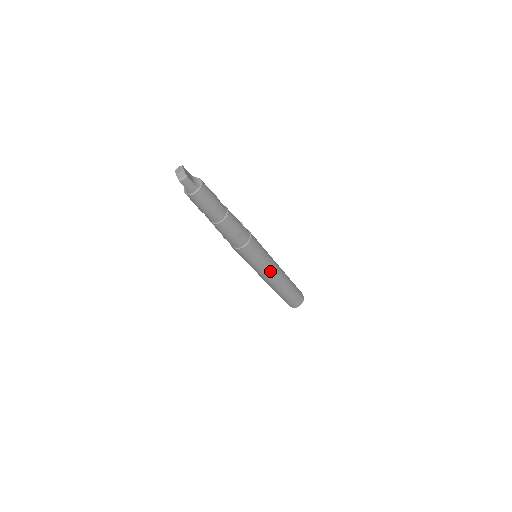
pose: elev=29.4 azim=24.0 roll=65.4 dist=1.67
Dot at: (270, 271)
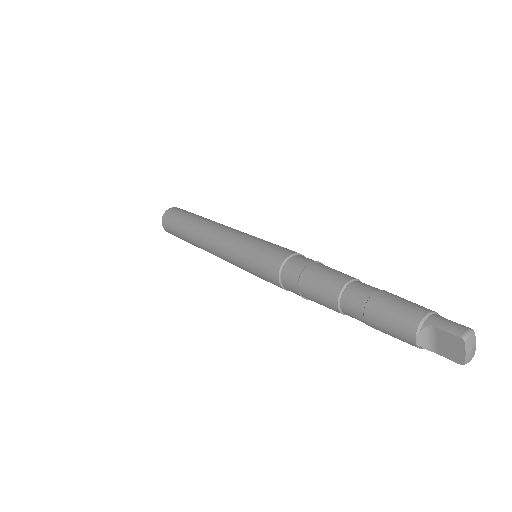
Dot at: occluded
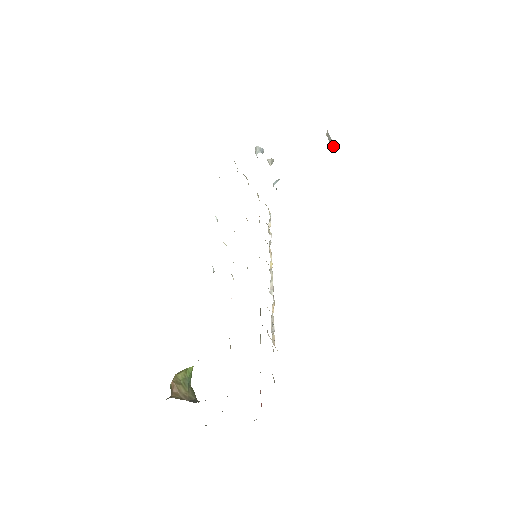
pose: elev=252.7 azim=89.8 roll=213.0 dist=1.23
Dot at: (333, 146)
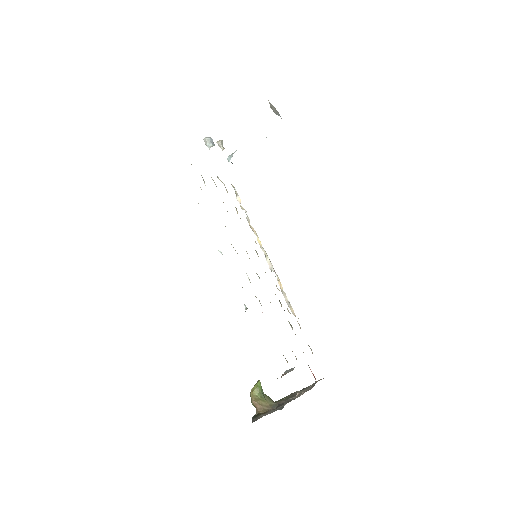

------------

**WRITTEN TASK:**
Identify every line in the entries above that contains the string "pose". Case counts.

**EXERCISE RESPONSE:**
pose: elev=29.4 azim=24.0 roll=65.4 dist=1.67
pose: elev=252.7 azim=89.8 roll=213.0 dist=1.23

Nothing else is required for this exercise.